By Agence France-Presse
Monday, April 15, 2013 11:02 EDT
An inmate detained at Guantanamo for over a decade without charge on Monday gave a graphic account of his participation in a two-month-old hunger strike at the US-run military prison.
In an op-ed published in the New York Times entitled “Gitmo Is Killing Me,” Samir Naji al-Hasan Moqbel said he had lost over 30 pounds since going on hunger strike February 10 and that a fellow inmate weighed just 77 pounds.
“I will never forget the first time they passed the feeding tube up my nose. I can’t describe how painful it is to be force-fed this way. As it was thrust in, it made me feel like throwing up,” Moqbel, 35, wrote.

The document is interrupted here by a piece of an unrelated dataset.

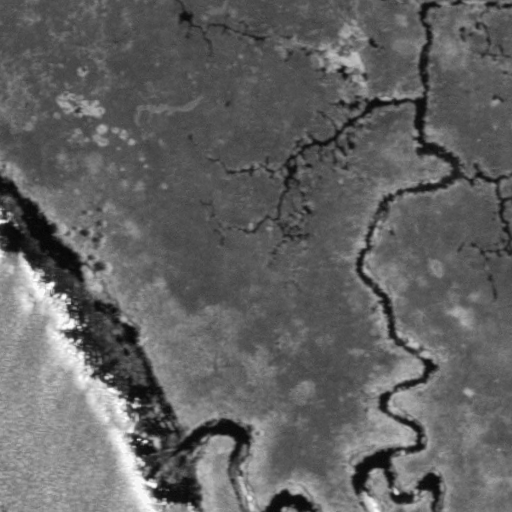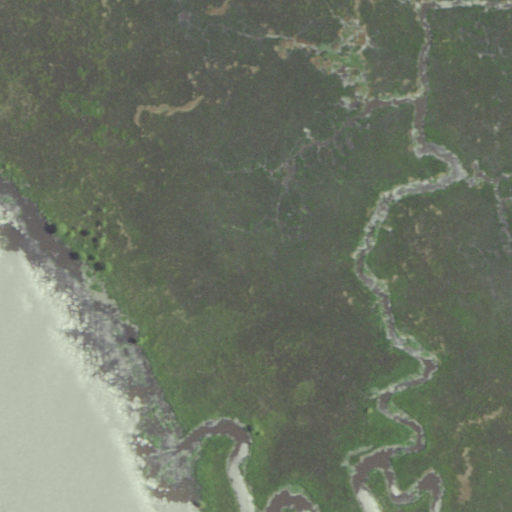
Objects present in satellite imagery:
river: (42, 458)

“Two times a day they tie me to a chair in my cell. My arms, legs and head are strapped down. I never know when they will come. Sometimes they come during the night, as late as 11 pm, when I’m sleeping.
“There are so many of us on hunger strike now that there aren’t enough qualified medical staff members to carry out the force-feedings… They are feeding people around the clock just to keep up.”
Moqbel said he had traveled from Yemen to Afghanistan in 2000 seeking work and fled to Pakistan during the US-led invasion the following year, where he was detained and eventually spirited off to Guantanamo.